When you use it to lookup a single word, yeah, but people here use it to lookup thousand words at once and then can't check it all.

That doesn't make the tool bad.

That's literally what they are. It's a dead simple self describing JSONRPC API that you can understand if you spend 5 seconds looking at it. I don't get why people get so worked up over it as if it's some big over-engineered spec.

I can run an MPC on my local machine and connect it to an LLM FE in a browser.

I can use the GitHub MCP without installing anything on my machine at all.

I can run agents as root in a VM and give them access to things via an MCP running outside of the VM without giving them access to secrets.

It's an objectively better solution than just giving it CLIs.


All true except that CLI tools are composable and don't pollute your context when run via a script. The missing link for MCP would be a CLI utility to invoke it.

How does the agent know what clis/tools it has available? If there's an `mcpcli --help` that dumps the tool calls, we've just moved the problem.

The composition argument is compelling though. Instead of clis though, what if the agent could write code where the tools are made available as functions?

   tools.get_foo(tools.get_bar())

> what if the agent could write code where the tools are made available as functions?

Exactly, that would be of great help.

> If there's an `mcpcli --help` that dumps the tool calls, we've just moved the problem.

I see I worded my comment completely wrong... My bad. Indeed MCP tool definitions should probably be in context. What I dislike about MCP is that the IO immediately goes into context for the AI Agents I've seen.
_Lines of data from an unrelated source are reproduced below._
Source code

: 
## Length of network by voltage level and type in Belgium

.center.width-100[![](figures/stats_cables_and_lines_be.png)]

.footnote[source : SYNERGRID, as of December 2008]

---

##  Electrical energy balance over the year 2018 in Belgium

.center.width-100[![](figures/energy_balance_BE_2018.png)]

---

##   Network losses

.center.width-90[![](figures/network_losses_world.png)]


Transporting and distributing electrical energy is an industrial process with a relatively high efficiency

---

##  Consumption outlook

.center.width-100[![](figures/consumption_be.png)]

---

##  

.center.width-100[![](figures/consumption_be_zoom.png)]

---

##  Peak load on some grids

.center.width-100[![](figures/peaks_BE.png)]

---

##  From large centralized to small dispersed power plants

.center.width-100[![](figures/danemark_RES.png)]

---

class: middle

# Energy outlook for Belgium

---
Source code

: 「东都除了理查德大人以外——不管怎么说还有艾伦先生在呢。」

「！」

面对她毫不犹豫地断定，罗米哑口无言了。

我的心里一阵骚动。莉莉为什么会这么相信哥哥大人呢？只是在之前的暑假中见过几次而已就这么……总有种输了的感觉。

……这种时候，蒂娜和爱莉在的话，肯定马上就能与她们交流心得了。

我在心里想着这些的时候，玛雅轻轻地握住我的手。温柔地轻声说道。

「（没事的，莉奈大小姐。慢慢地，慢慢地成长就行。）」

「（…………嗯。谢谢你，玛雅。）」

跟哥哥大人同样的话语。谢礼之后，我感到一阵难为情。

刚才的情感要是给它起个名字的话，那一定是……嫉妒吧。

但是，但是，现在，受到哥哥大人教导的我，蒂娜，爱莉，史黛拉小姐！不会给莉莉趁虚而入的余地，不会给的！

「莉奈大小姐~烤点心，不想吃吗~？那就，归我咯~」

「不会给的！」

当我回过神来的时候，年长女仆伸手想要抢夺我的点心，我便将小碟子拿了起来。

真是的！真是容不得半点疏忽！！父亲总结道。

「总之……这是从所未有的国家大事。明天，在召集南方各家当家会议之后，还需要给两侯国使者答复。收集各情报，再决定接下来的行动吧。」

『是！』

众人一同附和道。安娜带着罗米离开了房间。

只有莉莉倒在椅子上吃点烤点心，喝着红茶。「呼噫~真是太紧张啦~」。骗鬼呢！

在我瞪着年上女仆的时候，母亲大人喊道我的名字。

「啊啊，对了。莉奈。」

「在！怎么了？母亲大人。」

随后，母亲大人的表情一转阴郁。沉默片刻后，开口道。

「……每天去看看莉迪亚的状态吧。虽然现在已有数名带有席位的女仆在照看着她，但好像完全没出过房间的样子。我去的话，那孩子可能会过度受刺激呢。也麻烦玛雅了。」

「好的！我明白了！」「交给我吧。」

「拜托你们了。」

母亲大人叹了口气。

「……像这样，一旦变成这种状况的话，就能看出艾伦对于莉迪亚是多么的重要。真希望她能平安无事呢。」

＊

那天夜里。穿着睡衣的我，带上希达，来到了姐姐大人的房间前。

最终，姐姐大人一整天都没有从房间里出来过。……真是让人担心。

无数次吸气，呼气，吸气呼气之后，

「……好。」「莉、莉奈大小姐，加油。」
Example: Very early on when Cursor just received beta MCP support I tried a Google Maps MCP from somewhere on the net; asked Cursor "Find me boxing gyms in Amsterdam". The MCP call then dumped a HATEOAS-annotated massive JSON causing Cursor to run out of context immediately. If it had been a CLI tool instead, Cursor could have wrapped it in say a `jq` to keep the context clean(er).
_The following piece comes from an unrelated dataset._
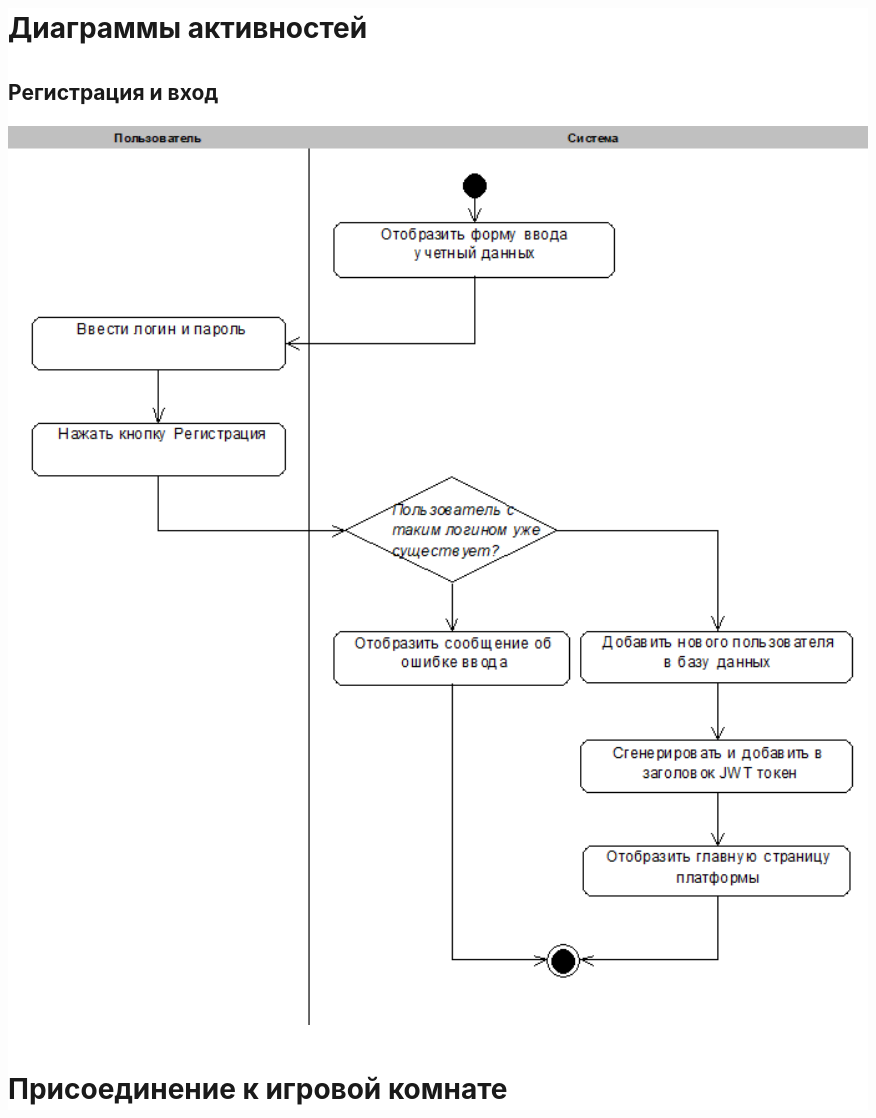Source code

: # Диаграммы активностей

## Регистрация и вход

<img src="SDS/diag_activ_register.png" width="1100">

# Присоединение к игровой комнате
I mean what was keeping Cursor from running jq there? It's just a matter of being integrated poorly - which is largely why there was a rethink of "we just made this harder on ourselves, let's accomplish this with skills instead"
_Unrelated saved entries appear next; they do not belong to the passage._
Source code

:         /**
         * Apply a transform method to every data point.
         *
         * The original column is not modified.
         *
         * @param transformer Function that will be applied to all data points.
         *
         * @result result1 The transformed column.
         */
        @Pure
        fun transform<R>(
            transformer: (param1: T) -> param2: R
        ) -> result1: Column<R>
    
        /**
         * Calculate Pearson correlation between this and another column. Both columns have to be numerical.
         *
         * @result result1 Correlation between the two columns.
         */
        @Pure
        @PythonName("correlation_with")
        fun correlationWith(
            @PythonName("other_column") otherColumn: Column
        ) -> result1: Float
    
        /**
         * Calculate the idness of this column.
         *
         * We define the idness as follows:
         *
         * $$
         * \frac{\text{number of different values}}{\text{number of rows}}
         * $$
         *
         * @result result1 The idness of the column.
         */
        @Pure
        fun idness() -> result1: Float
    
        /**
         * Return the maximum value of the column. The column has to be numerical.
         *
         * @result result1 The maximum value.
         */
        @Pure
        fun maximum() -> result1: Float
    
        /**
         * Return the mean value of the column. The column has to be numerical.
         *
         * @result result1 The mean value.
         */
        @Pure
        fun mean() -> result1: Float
The majority of devs do the same thing.

This has been happening before LLMs too.

I wish there was a feature to say "you must re-read X" after each compaction.

Some people use hooks for that. I just avoid CC and use Codex.


Getting the context full to the point of compaction probably means you're already dealing with a severely degraded model, the more effective approach is to work in chunks that don't come close to filling the context window

The problem is that I'm not always using it interactively. I'll give it something that I think is going to be a simple task and it turns out to be complex. It overruns the context, compacts, and the starts doing dumb things.

There's no PostCompact hook unfortunately. You could try with PreCompact and giving back a message saying it's super duper important to re-read X, and hope that survives the compacting.

What would it even mean to "re-read after a compaction"?

To enter a file into the context after losing it through compaction.

From my experience, it's not about helping anyone or CV building. I just ran into a bug or a missing feature that is blocking me.


MCP let's you hide secrets from the LLM


you can do same thing with cli via env vars no?


Yes, I'm using Dagger and it has great secret support, obfuscating them even if the agent, for example, cats the contents of a key file, it will never be able to read or print the secret value itself

tl;Dr there are a lot of ways to keep secret contents away from your agent, some without actually having to keep them "physically" separate


FWIW mise has a task runner built-in too.